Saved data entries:
--*--

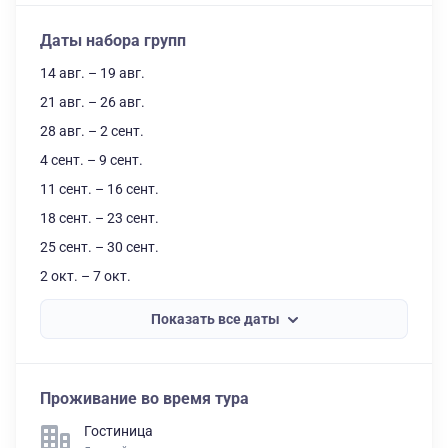
Даты набора групп
14 авг. – 19 авг.
21 авг. – 26 авг.
28 авг. – 2 сент.
4 сент. – 9 сент.
11 сент. – 16 сент.
18 сент. – 23 сент.
25 сент. – 30 сент.
2 окт. – 7 окт.
Показать все даты
Проживание во время тура
Гостиница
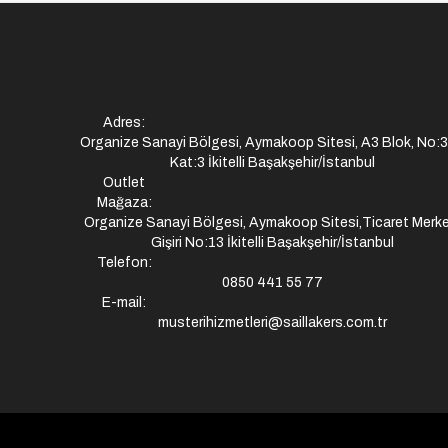
Adres:
Organize Sanayi Bölgesi, Aymakoop Sitesi, A3 Blok, No:
Kat:3 İkitelli Başakşehir/İstanbul
Outlet
Mağaza:
Organize Sanayi Bölgesi, Aymakoop Sitesi,Ticaret Merke
Gişiri No:13 İkitelli Başakşehir/İstanbul
Telefon:
0850 441 55 77
E-mail:
musterihizmetleri@saillakers.com.tr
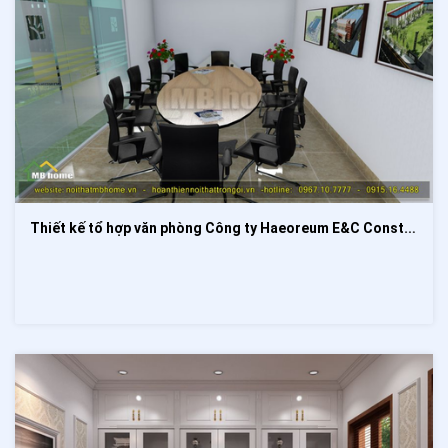
Thiết kế tổ hợp văn phòng Công ty Haeoreum E&C Construction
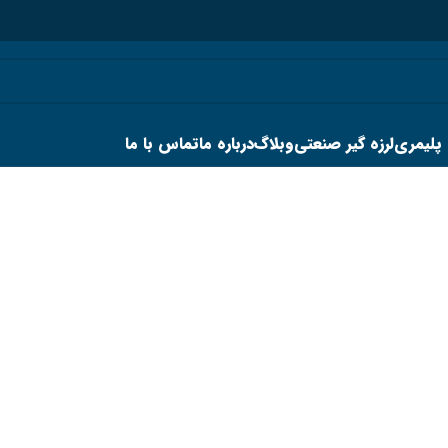
 پلیمری
لرزه گیر صنعتی
وبلاگ
درباره ما
تماس با ما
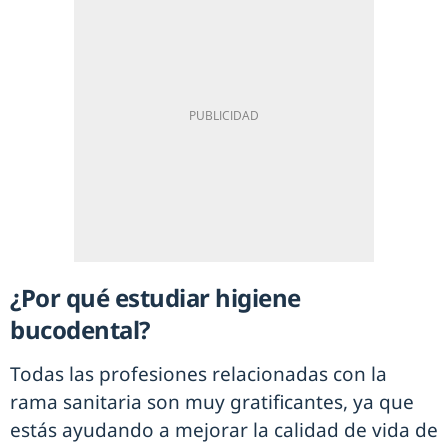
¿Por qué estudiar higiene
bucodental?
Todas las profesiones relacionadas con la
rama sanitaria son muy gratificantes, ya que
estás ayudando a mejorar la calidad de vida de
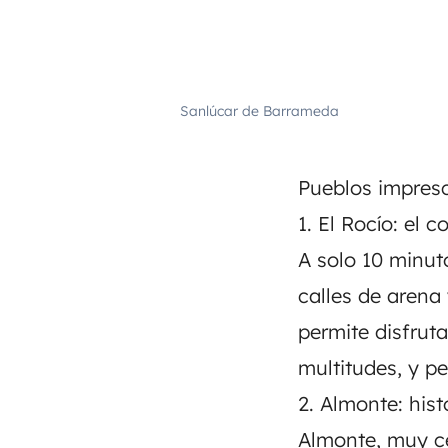
Sanlúcar de Barrameda
Pueblos impres
1. El Rocío: el
A solo 10 minut
calles de arena
permite disfrut
multitudes, y p
2. Almonte: his
Almonte, muy ce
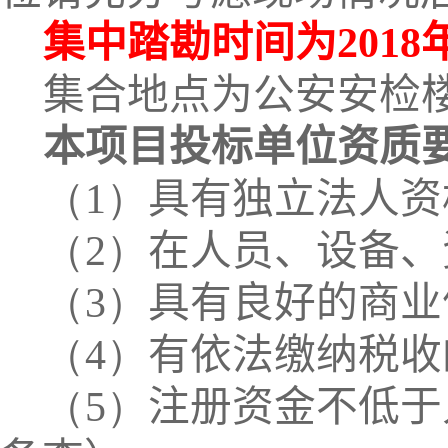
集中踏勘时间为
2018
集合地点为公安安检
本项目投标单位资质
（1）
具有独立法人资
（2）
在人员、设备、
（3）
具有良好的商业
（4）
有依法缴纳税收
（5）
注册资金不低于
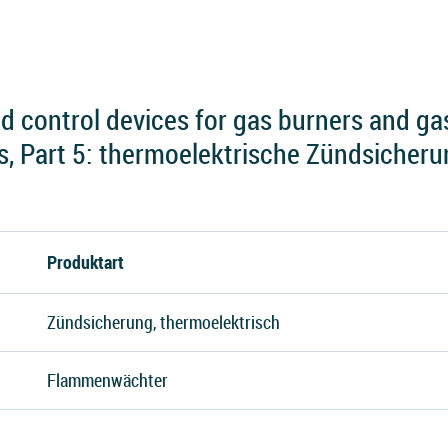
 control devices for gas burners and gas
s, Part 5: thermoelektrische Zündsicher
Produktart
Zündsicherung, thermoelektrisch
Flammenwächter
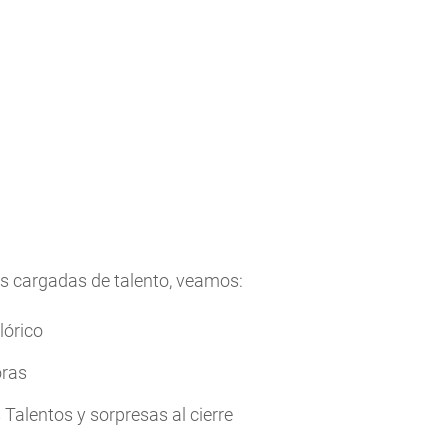
s cargadas de talento, veamos:
lórico
oras
Talentos y sorpresas al cierre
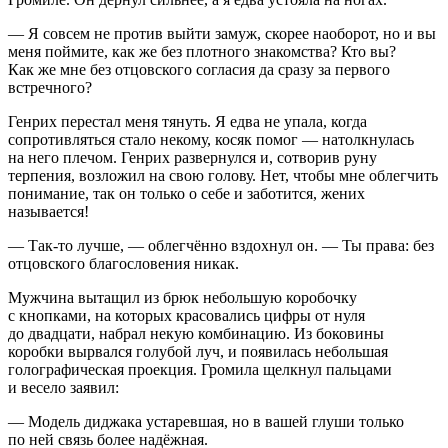
— Я совсем не против выйти замуж, скорее наоборот, но и вы
меня поймите, как же без плотного знакомства? Кто вы?
Как же мне без отцовского согласия да сразу за первого
встречного?
Генрих перестал меня тянуть. Я едва не упала, когда
сопротивляться стало некому,
косяк
помог — натолкнулась
на него плечом. Генрих развернулся и, сотворив руну
терпения, возложил на свою голову. Нет, чтобы мне облегчить
понимание, так он только о себе и заботится, жених
называется!
— Так-то лучше, — облегчённо вздохнул он. — Ты права: без
отцовского благословения никак.
Мужчина вытащил из брюк небольшую коробочку
с кнопками, на которых красовались цифры от нуля
до двадцати, набрал некую комбинацию. Из боковины
коробки вырвался голубой луч, и появилась небольшая
голографическая проекция. Громила щелкнул пальцами
и весело заявил:
— Модель диджака устаревшая, но в вашей глуши только
по ней связь более надёжная.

--*--

Task prompt: Switch every "Organize Sanayi Bölgesi" in the data above to "OSB" and write out all the lines again with nothing else changed. Leave the pictures out.

Answer space:
Даты набора групп
14 авг. – 19 авг.
21 авг. – 26 авг.
28 авг. – 2 сент.
4 сент. – 9 сент.
11 сент. – 16 сент.
18 сент. – 23 сент.
25 сент. – 30 сент.
2 окт. – 7 окт.
Показать все даты
Проживание во время тура
Гостиница
Adres:
OSB, Aymakoop Sitesi, A3 Blok, No:
Kat:3 İkitelli Başakşehir/İstanbul
Outlet
Mağaza:
OSB, Aymakoop Sitesi,Ticaret Merke
Gişiri No:13 İkitelli Başakşehir/İstanbul
Telefon:
0850 441 55 77
E-mail:
musterihizmetleri@saillakers.com.tr
Thiết kế tổ hợp văn phòng Công ty Haeoreum E&C Construction
 پلیمری
لرزه گیر صنعتی
وبلاگ
درباره ما
تماس با ما
¿Por qué estudiar higiene
bucodental?
Todas las profesiones relacionadas con la
rama sanitaria son muy gratificantes, ya que
estás ayudando a mejorar la calidad de vida de
Sanlúcar de Barrameda
Pueblos impres
1. El Rocío: el
A solo 10 minut
calles de arena
permite disfrut
multitudes, y p
2. Almonte: his
Almonte, muy ce
集中踏勘时间为
2018
集合地点为公安安检
本项目投标单位资质
（1）
具有独立法人资
（2）
在人员、设备、
（3）
具有良好的商业
（4）
有依法缴纳税收
（5）
注册资金不低于
 control devices for gas burners and gas
s, Part 5: thermoelektrische Zündsicher
Produktart
Zündsicherung, thermoelektrisch
Flammenwächter
s cargadas de talento, veamos:
lórico
oras
Talentos y sorpresas al cierre
— Я совсем не против выйти замуж, скорее наоборот, но и вы
меня поймите, как же без плотного знакомства? Кто вы?
Как же мне без отцовского согласия да сразу за первого
встречного?
Генрих перестал меня тянуть. Я едва не упала, когда
сопротивляться стало некому,
косяк
помог — натолкнулась
на него плечом. Генрих развернулся и, сотворив руну
терпения, возложил на свою голову. Нет, чтобы мне облегчить
понимание, так он только о себе и заботится, жених
называется!
— Так-то лучше, — облегчённо вздохнул он. — Ты права: без
отцовского благословения никак.
Мужчина вытащил из брюк небольшую коробочку
с кнопками, на которых красовались цифры от нуля
до двадцати, набрал некую комбинацию. Из боковины
коробки вырвался голубой луч, и появилась небольшая
голографическая проекция. Громила щелкнул пальцами
и весело заявил:
— Модель диджака устаревшая, но в вашей глуши только
по ней связь более надёжная.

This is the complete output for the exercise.